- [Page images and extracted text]
=== Section Start ===

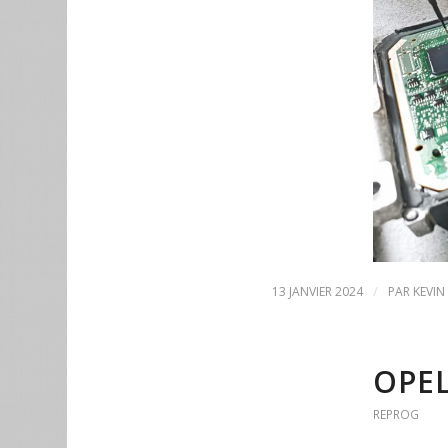
/
13 JANVIER 2024
PAR
KEVIN
OPEL
REPROG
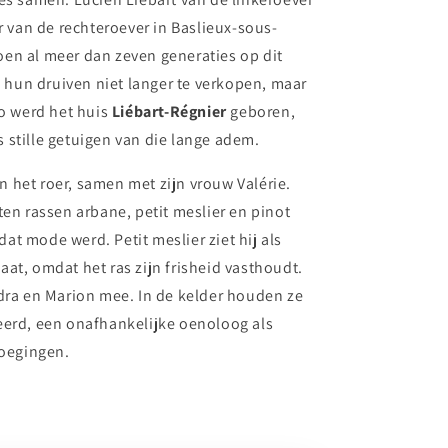
 van de rechteroever in Baslieux-sous-
toen al meer dan zeven generaties op dit
 hun druiven niet langer te verkopen, maar
o werd het huis
Liébart-Régnier
geboren,
s stille getuigen van die lange adem.
n het roer, samen met zijn vrouw Valérie.
en rassen arbane, petit meslier en pinot
dat mode werd. Petit meslier ziet hij als
t, omdat het ras zijn frisheid vasthoudt.
ra en Marion mee. In de kelder houden ze
ieerd, een onafhankelijke oenoloog als
voegingen.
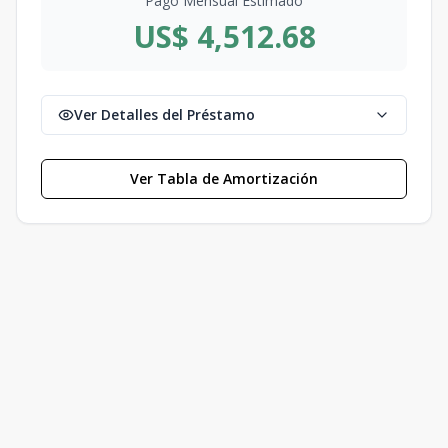
Pago Mensual Estimado
US$ 4,512.68
Ver Detalles del Préstamo
Ver Tabla de Amortización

=== Section End ===

- [Assigned task] Without including any pictures, output each entry above exactly as it appears.

- [Response]
/
13 JANVIER 2024
PAR
KEVIN
OPEL
REPROG
 van de rechteroever in Baslieux-sous-
toen al meer dan zeven generaties op dit
 hun druiven niet langer te verkopen, maar
o werd het huis
Liébart-Régnier
geboren,
s stille getuigen van die lange adem.
n het roer, samen met zijn vrouw Valérie.
en rassen arbane, petit meslier en pinot
dat mode werd. Petit meslier ziet hij als
t, omdat het ras zijn frisheid vasthoudt.
ra en Marion mee. In de kelder houden ze
ieerd, een onafhankelijke oenoloog als
voegingen.
Pago Mensual Estimado
US$ 4,512.68
Ver Detalles del Préstamo
Ver Tabla de Amortización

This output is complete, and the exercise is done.